One student was suspended for a paper turned in to his journalism teacher two days before the shootings. That student wrote about how much he resented some athletes and others who picked on him, but he did not propose to take any retaliatory action whatsoever.
The ACLU believes that schools should be safe for everyone, but we object to the response from the Governor and many school officials. For individuals to react emotionally to this horrible incident is appropriate and expected, but public officials must react in well-reasoned and measured ways that seek both to address the problem effectively and that honor our constitutional rights. In Virginia, neither of these principles is being served.

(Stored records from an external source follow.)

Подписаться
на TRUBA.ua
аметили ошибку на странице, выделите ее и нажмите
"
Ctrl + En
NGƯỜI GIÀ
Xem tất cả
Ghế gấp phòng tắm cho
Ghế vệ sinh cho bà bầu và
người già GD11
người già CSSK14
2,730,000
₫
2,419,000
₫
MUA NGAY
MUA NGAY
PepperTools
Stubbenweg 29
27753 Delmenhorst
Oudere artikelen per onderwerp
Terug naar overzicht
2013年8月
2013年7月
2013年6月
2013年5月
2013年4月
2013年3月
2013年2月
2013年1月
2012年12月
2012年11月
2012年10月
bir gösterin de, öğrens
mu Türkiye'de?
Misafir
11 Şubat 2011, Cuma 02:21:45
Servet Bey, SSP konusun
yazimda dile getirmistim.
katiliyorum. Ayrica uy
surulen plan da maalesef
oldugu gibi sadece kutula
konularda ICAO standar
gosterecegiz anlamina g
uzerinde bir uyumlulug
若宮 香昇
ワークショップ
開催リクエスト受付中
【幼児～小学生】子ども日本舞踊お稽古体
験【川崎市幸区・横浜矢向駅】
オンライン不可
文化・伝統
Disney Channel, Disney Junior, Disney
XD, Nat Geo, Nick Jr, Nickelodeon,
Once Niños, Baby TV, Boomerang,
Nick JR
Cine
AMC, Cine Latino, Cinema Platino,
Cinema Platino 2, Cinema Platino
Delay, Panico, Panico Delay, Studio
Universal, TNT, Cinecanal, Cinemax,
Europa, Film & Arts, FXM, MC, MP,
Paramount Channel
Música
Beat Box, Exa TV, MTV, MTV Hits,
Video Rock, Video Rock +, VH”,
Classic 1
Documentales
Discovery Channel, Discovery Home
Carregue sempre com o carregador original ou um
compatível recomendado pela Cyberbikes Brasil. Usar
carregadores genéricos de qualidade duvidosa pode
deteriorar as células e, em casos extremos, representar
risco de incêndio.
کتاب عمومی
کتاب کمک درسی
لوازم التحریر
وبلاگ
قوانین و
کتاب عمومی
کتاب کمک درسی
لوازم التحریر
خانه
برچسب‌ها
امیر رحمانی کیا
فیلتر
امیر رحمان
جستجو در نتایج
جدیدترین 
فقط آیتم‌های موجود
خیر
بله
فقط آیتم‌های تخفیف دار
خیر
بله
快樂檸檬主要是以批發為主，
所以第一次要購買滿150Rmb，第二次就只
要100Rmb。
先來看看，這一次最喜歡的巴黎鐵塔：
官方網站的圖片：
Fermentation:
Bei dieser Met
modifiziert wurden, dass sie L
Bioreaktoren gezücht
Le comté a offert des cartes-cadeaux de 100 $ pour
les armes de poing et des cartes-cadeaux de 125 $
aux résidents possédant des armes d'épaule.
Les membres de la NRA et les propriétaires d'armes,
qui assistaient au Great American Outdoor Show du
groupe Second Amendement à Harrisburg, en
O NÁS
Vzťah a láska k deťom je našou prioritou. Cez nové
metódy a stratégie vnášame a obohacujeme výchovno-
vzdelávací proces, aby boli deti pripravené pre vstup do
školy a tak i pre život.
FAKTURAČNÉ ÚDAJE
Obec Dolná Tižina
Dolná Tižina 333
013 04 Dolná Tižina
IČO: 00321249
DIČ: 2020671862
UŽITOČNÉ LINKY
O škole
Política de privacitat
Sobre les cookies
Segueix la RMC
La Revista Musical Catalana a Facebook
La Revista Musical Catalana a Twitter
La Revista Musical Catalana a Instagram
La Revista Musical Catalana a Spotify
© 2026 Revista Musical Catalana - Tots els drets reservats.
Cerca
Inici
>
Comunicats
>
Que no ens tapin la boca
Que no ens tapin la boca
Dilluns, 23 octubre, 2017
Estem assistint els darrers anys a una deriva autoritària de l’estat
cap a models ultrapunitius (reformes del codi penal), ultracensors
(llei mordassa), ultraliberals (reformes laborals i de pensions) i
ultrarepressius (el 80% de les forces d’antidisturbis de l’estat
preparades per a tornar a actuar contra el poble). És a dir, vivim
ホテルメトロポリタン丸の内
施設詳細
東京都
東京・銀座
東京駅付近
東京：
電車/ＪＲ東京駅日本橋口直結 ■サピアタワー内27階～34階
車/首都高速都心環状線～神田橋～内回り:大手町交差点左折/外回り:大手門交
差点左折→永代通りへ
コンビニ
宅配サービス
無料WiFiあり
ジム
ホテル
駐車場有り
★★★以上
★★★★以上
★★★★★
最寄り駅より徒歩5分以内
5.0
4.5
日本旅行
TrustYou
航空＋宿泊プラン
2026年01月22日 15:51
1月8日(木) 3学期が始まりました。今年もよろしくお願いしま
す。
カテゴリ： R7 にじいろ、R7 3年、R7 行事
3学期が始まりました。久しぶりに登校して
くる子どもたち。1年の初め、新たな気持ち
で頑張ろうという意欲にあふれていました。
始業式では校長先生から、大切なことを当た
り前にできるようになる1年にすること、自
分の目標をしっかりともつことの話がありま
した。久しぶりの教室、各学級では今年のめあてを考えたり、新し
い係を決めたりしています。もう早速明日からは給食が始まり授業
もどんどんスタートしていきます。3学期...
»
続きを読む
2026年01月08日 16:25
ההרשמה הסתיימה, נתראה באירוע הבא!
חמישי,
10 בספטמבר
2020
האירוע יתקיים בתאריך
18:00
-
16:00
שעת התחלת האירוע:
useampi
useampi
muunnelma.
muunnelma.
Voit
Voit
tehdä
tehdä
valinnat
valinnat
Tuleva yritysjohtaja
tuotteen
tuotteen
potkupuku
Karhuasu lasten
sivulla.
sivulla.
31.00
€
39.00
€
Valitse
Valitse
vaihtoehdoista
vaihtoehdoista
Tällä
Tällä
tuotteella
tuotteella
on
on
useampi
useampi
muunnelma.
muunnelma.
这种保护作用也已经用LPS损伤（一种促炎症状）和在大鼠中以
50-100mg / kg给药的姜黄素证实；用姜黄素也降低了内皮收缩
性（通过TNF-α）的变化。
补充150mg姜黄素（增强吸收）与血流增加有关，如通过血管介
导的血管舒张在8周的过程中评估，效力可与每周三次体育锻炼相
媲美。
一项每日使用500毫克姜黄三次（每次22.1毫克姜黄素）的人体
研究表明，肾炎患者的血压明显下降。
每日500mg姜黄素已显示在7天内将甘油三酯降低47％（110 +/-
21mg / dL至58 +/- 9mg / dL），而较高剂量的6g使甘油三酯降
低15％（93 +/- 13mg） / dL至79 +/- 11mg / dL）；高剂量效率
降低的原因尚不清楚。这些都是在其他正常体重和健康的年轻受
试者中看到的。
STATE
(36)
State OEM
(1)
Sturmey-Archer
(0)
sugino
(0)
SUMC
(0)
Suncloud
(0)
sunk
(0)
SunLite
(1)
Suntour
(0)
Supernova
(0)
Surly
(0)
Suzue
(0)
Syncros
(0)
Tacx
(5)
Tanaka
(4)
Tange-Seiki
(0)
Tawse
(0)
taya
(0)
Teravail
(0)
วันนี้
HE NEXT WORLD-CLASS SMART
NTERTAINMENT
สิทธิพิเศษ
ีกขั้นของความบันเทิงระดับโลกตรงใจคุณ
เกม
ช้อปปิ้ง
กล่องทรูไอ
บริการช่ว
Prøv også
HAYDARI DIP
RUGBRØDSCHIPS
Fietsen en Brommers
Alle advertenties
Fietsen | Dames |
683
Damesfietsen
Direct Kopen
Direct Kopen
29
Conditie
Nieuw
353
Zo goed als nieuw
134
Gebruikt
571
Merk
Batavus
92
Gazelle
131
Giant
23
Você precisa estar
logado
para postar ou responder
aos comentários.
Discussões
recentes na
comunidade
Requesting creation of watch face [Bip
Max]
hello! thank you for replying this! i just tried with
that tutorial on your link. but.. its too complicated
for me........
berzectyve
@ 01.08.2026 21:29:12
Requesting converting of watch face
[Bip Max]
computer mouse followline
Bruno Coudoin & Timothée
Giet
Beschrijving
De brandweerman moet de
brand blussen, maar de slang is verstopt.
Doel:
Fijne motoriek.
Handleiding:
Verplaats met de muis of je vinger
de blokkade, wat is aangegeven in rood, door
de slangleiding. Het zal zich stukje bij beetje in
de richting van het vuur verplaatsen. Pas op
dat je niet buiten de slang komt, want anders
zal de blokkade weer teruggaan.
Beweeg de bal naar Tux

First, the response infringes on a host of individual rights -- free expression, due process, and privacy, to name a few. Think of the contradictory lessons the schools teach young people when they say on one hand that everyone deserves the full protection of the Constitution while on the other hand they suspend students on the basis of an irrational fear of an imagined problem. The frightful picture of government as oppressive, prejudiced and arbitrary is made complete.
Second, the reaction is unresponsive to the problem. There is absolutely no relationship between attire and violence, and off the cuff remarks are completely unreliable predictors of future violence. If we suspended every student who says to a friend, "I'd like to shoot my math teacher," our public schools would be practically empty.
The problems are much deeper than attire and casual, if inappropriate, language, and such superficial solutions only divert us from dealing with the real causes
Before Littleton, Virginia schools were already overreacting. Under the policy of Zero Tolerance students have been punished severely for minor infractions of the rules, such as taking a single Advil to school. But Virginia has now moved from Zero Tolerance to Sub-Zero Tolerance. Zero Tolerance meant that no mercy would be shown for any rule-breaking of any kind. Sub-Zero Tolerance means that students can be punished even when the rules are not broken.
The scars from such irrational behavior by public officials are likely to run deep and last long, spawning in our young people a new cynicism towards government that makes the post-Watergate generation look naïve.